CITATION: Chandradevan, R., Porsha, O., et al., 2025. Racial Disparities in Clinical Manifestation of Crohn’s disease. Medical Research Archives, [online] 13(3). https://doi.org/10.18103/mra.v13i3.6375

COPYRIGHT: © 2025 European Society of Medicine. This is an   open-access    article distributed    under the terms of the Creative Commons Attribution License, which    permits    unrestricted    use, distribution, and reproduction in any medium, provided the original author and source are credited.

DOI https://doi.org/10.18103/mra.v13i3.6375

ISSN 2375-1924

ABSTRACT

Introduction: This study aims to evaluate and compare the clinical manifestations and disease progression of CD in African Americans (AA) and Caucasians (CA).

Methods: We conducted a single-center cross-sectional study of all patients with CD, both hospitalized and seen as outpatient, treated from 2019 to 2024. Chart reviews were used to identify disease location, and perianal disease, strictures, penetrating natures, endoscopy and surgical history, extra intestinal manifestation, demographics, treatment and medication use. Patients with ulcerative colitis or indeterminant colitis were excluded.

Results: A total of 167 patients were identified, comprising 43% AA and 56% CA. Mean age of diagnosis was 43±14.56 for AA and 47±15.71 for CA. The average measured BMI was higher in AA (28.55±8.07) than CA (26.01±5.93) (p<0.01; Table 1). Although there was no significant gender difference in the overall diagnosis of CD, a higher prevalence was observed among females in AA (F/M ratio: 43/27 in AAs vs. 50/45 in CA). CDs related surgeries occurred in 71% of AA and 56% of CA. Time from diagnosis to surgery was 17 years for AA and 15 years for CA with a wide range of standard deviation. No significance differences noted in extraintestinal manifestations, undergoing surgeries, treatment modalities, insurances and perianal disease. AA were more likely to have penetrating phenotype (B3) and less likely to have inflammatory (B1) and stricturing phenotypes (B2) as compared to Caucasians (p<0.005; Table 1). Multivariate logistic regression analysis revealed that the odds of having a B3 phenotype compared to a B1 phenotype were approximately 2.43 times higher for AA compared to CA (CI: 1.26-4.69) after adjusting for age, sex and BMI. In a subgroup analysis of those with the B3 phenotype, AA were less likely to use steroids compared to CA (32% Vs 53%, p < 0.05).

Discussion: This study showed that AA were more likely to develop complicated CD over time compared to CA. Higher BMI was noted among AA, however not correlated with complicated CD. AA were diagnosed younger, had a female predominance, longer time from diagnosis to surgery and underwent more surgeries. These findings suggest that CD may manifest differently in AA, though socioeconomic status, healthcare access, and awareness of the disease process may also play a role.

Keywords

Crohn’s disease, racial disparities, African Americans, Caucasians, clinical manifestations

Introduction:

Most of the clinical, epidemiology, disease characteristics, and treatment of Inflammatory bowel disease (IBD) is in Caucasian (CA) patients.
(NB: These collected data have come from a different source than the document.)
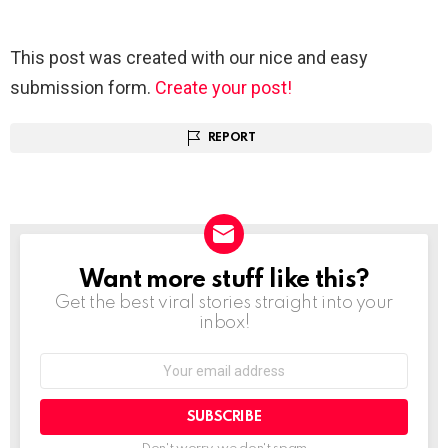
This post was created with our nice and easy
submission form.
Create your post!
REPORT
Want more stuff like this?
NEWSLETTER
Get the best viral stories straight into your
inbox!
Email
address:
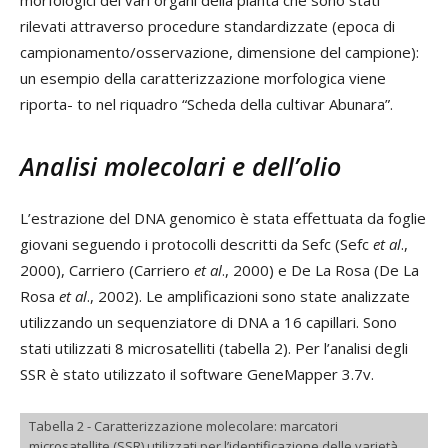
rilevati attraverso procedure standardizzate (epoca di
campionamento/osservazione, dimensione del campione):
un esempio della caratterizzazione morfologica viene
riporta- to nel riquadro “Scheda della cultivar Abunara”.
Analisi molecolari e dell’olio
L’estrazione del DNA genomico è stata effettuata da foglie
giovani seguendo i protocolli descritti da Sefc (Sefc
et al
.,
2000), Carriero (Carriero
et al
., 2000) e De La Rosa (De La
Rosa
et al
., 2002). Le amplificazioni sono state analizzate
utilizzando un sequenziatore di DNA a 16 capillari. Sono
stati utilizzati 8 microsatelliti (tabella 2). Per l’analisi degli
SSR è stato utilizzato il software GeneMapper 3.7v.
Tabella 2 - Caratterizzazione molecolare: marcatori
microsatellite (SSR) utilizzati per l’identificazione delle varietà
Historically IBD has been viewed as a condition predominantly affects Caucasian patients in Western Europe and North America, however more recent studies indicated rising incidence of Crohn’s disease (CD) and ulcerative colitis (UC) in previously low incidence populations, including African-Americans (AA)1,2. Some studies from AA patients reveal prevalence of CD approaches that of the non-Hispanic Western population and others, with data suggesting that AA, Asian, and Hispanic patients may have higher incidence of more severe disease.3-6. These data lend credence to the suggestion that the nature of CD may be different in AA patients compared with CA patients.

Emerging literature suggests the genetic determinants6 differ by race as well as contributing to phenotypic differences in disease expression. A study conducted by Huang et al. characterized genetic loci in AAs with IBD and identified several distinct genetic loci in AAs with IBD.7 The growing literature examining variably phenotypic expression has also furthered inquisition on differences of extraintestinal manifestations between AA and CA. In Crohn’s disease increasing rate of perianal disease8, upper GI tract disease and penetrating behaviors9 of the disease were reported among AA patients.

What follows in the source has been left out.